The aggressive Chinese push into alternative energy is causing worldwide shortages, construction delays and rising costs, he said.

“The engineering expertise [for alternative energy plants] in the world is limited, and the Chinese are tying up a great deal of it,” Rich said.

The Chinese building boom also makes it harder to get motors, pumps, structural steel, concrete and other materials needed to build coal-to-liquid plants, he said. The scarcity is driving up costs.

“If we had done this three or four years ago, our plant would cost about $600 million,” he said. “Now it’s about $800 million.”

As the cost of building a coal-to-liquid fuel plant increases, so must the cost of the fuel it will produce.

“Prices are going up,” Rich said. “I don’t think that it’s going to price itself out of affordability, but the cost advantage will diminish.”

There is, indeed, “a very serious” shortage of engineers and other highly trained specialists in the energy industry, agreed Herman Franssen, an energy consultant and researcher at the Center for Strategic and International Studies.

Part of the problem is that when energy markets are soft, companies lay people off and they find work in more stable fields. Another part of the problem is that universities are producing too few engineers, Franssen said.

The Chinese energy boom is no doubt making the problem worse, he said, but that’s not the only roadblock coal-to-liquid plants are likely to face in the United States, Franssen said. There also are environmental concerns.

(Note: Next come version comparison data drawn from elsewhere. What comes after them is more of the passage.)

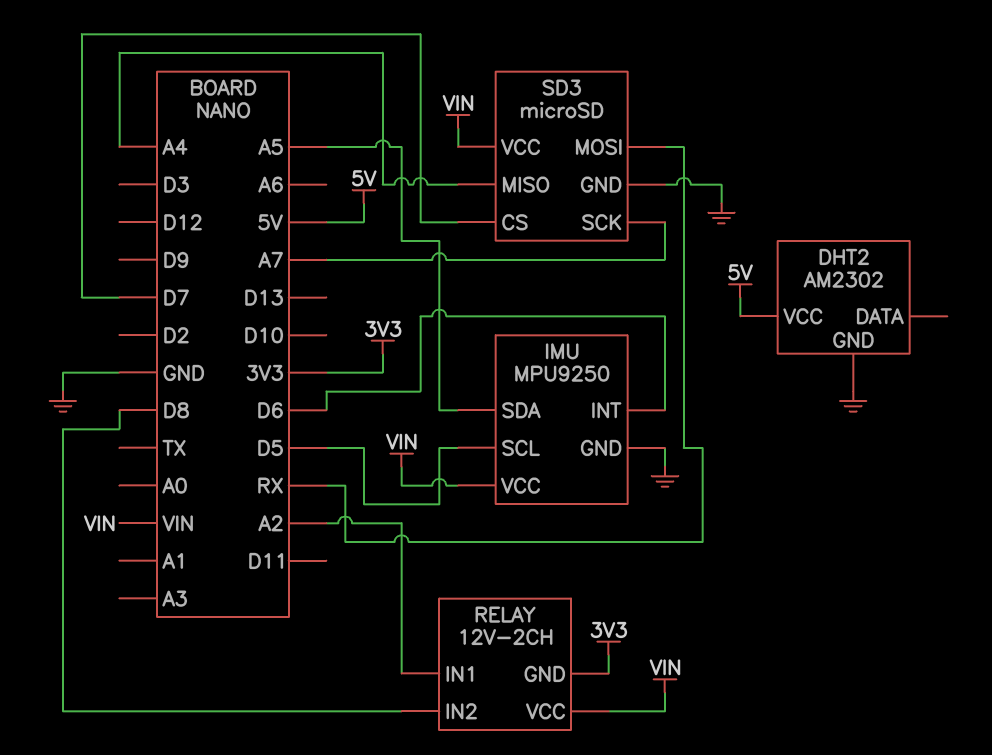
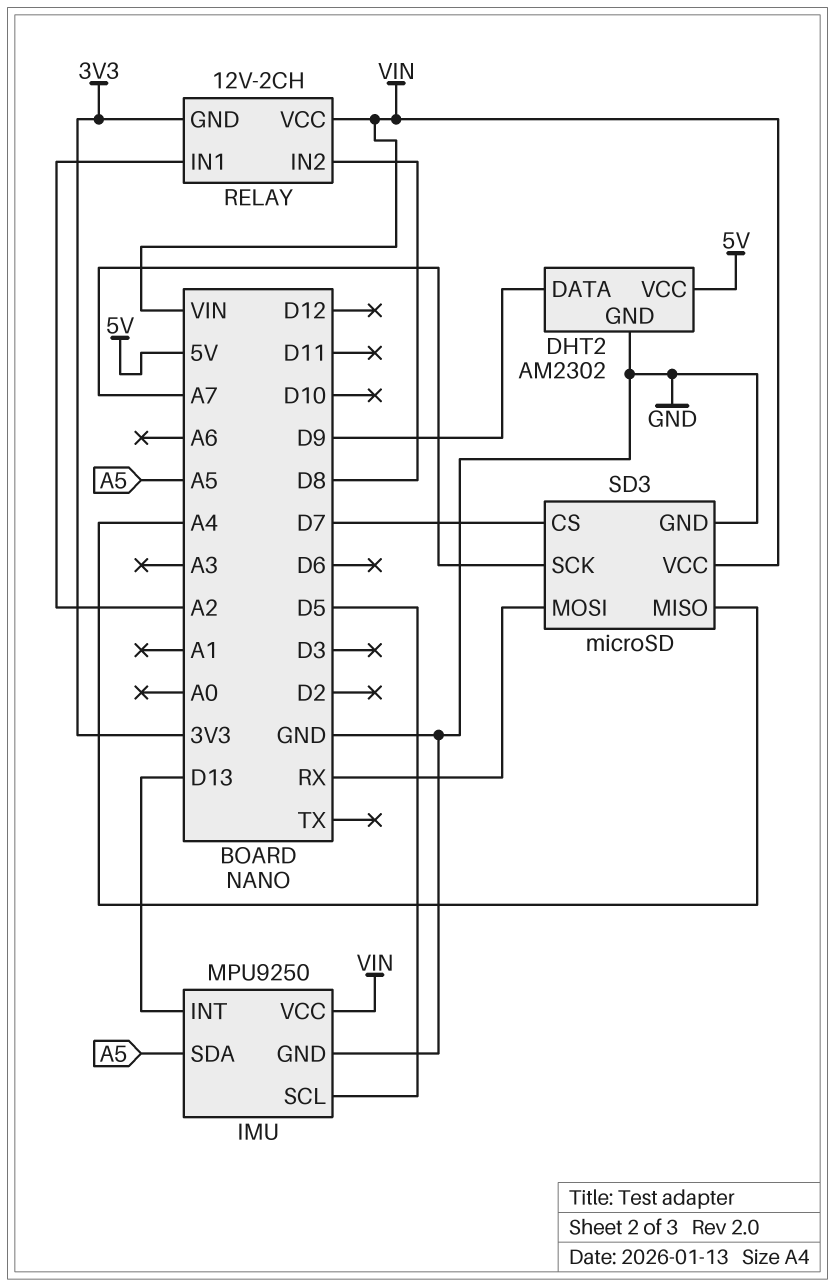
DHT2 pin DATA: none -> D9
IMU pin INT: D6 -> D13

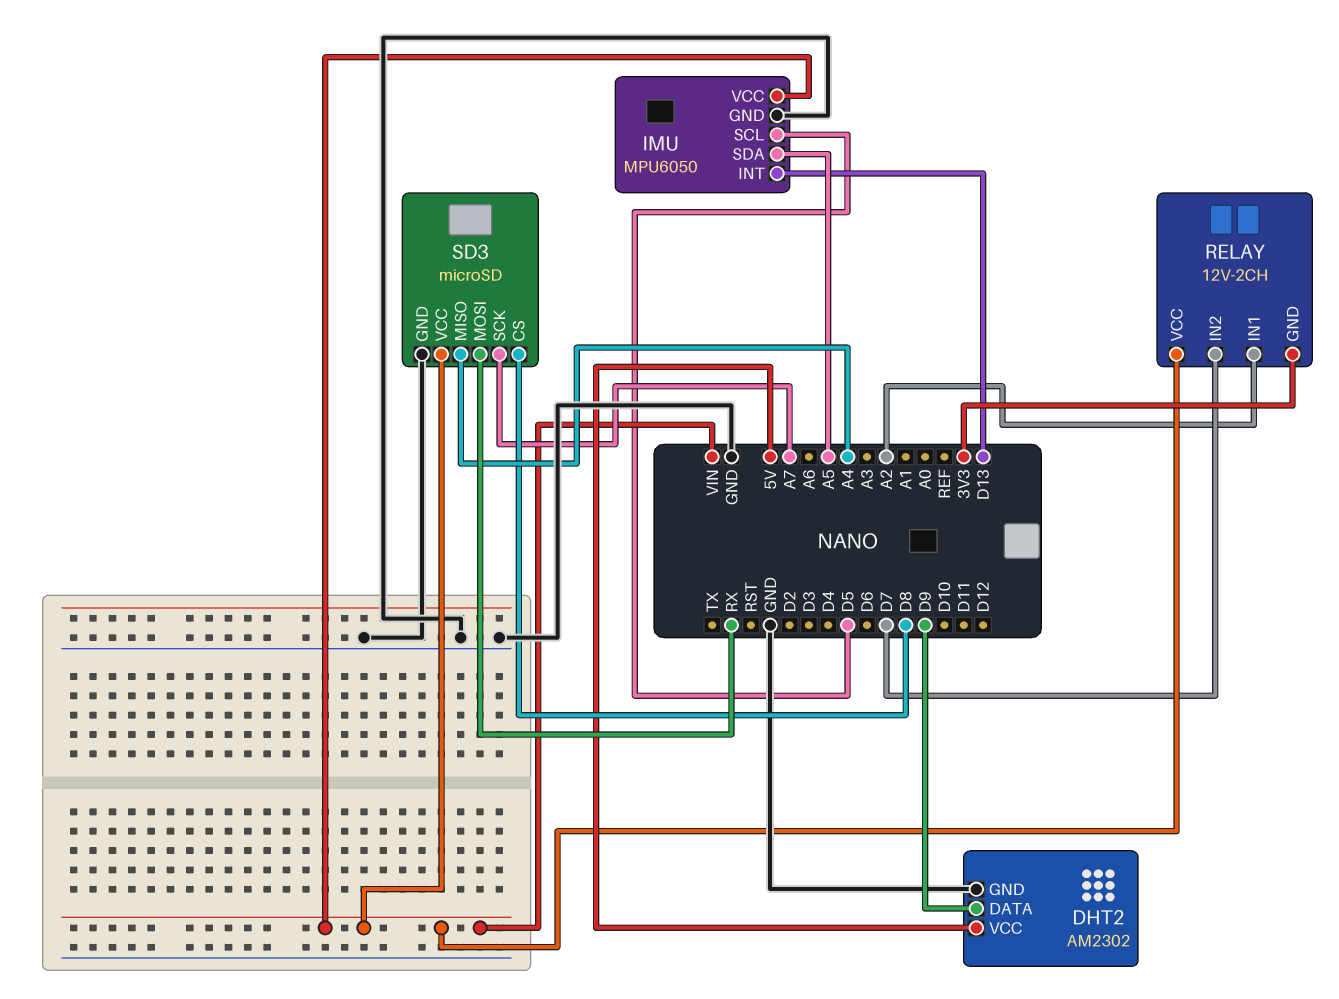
IMU: MPU9250 -> MPU6050
RELAY pin IN2: D8 -> D7
SD3 pin CS: D7 -> D8

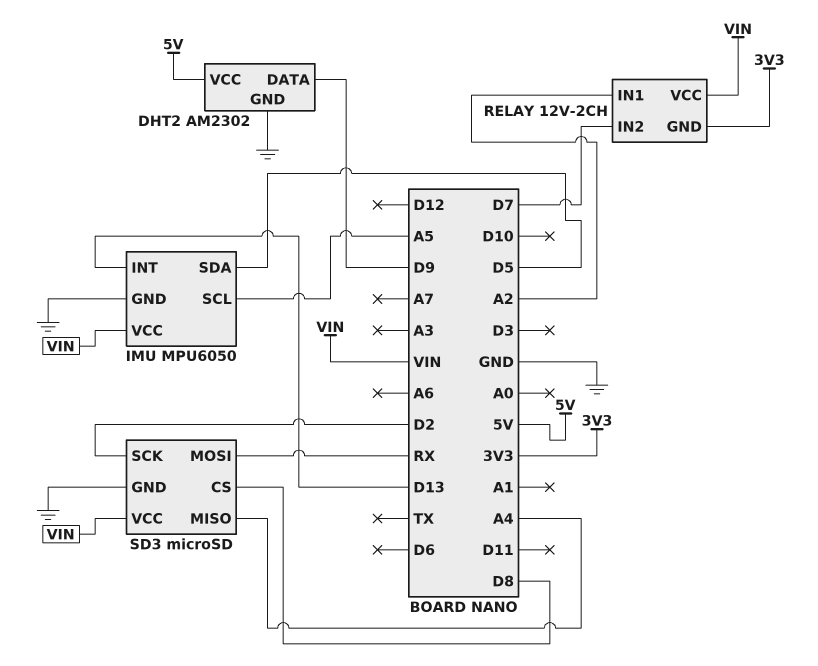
IMU pin SCL: D5 -> A5
IMU pin SDA: A5 -> D5
SD3 pin SCK: A7 -> D2

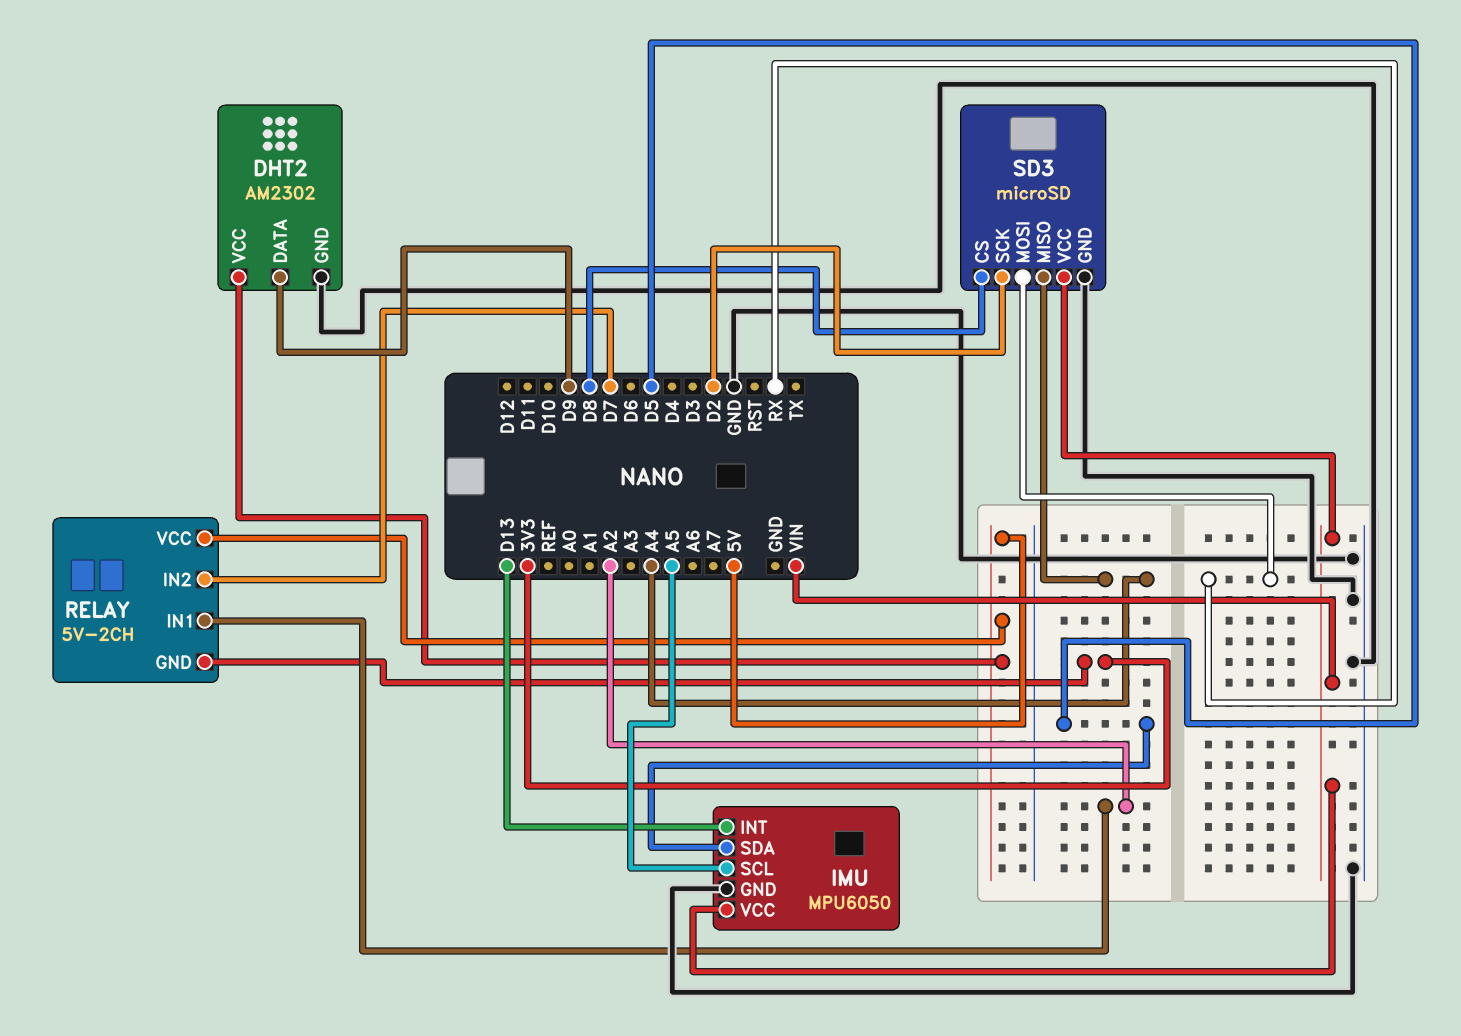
RELAY: 12V-2CH -> 5V-2CH
RELAY pin VCC: VIN -> 5V

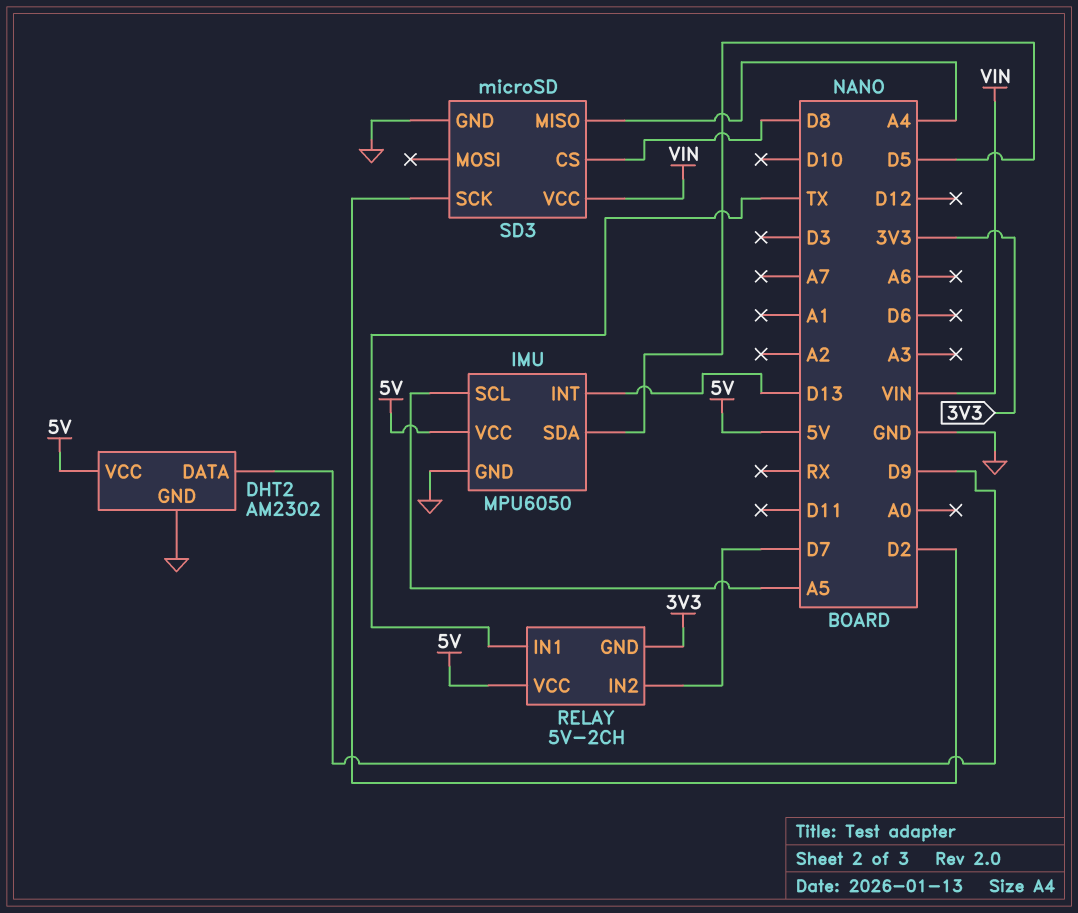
IMU pin VCC: VIN -> 5V
RELAY pin IN1: A2 -> TX
SD3 pin MOSI: RX -> none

“Carbon dioxide is something the industry is worried about,” Franssen said.

When coal is turned into liquid fuel, only about half the carbon becomes fuel. The rest is turned into carbon dioxide, the gas mainly responsible for global warming.

Water may be another environmental roadblock. It takes as much as five gallons of water for every gallon of fuel produced. The enormous water requirements may make coal-to-liquid plants impractical in the western United States, where coal is plentiful and cheap, but water is increasingly scarce, Franssen said.

A third environmental impediment may be the environmental damage done by coal mining itself. Environmental organizations have already begun mobilizing to oppose increases in mountaintop removal mining in the East and strip mining in the West.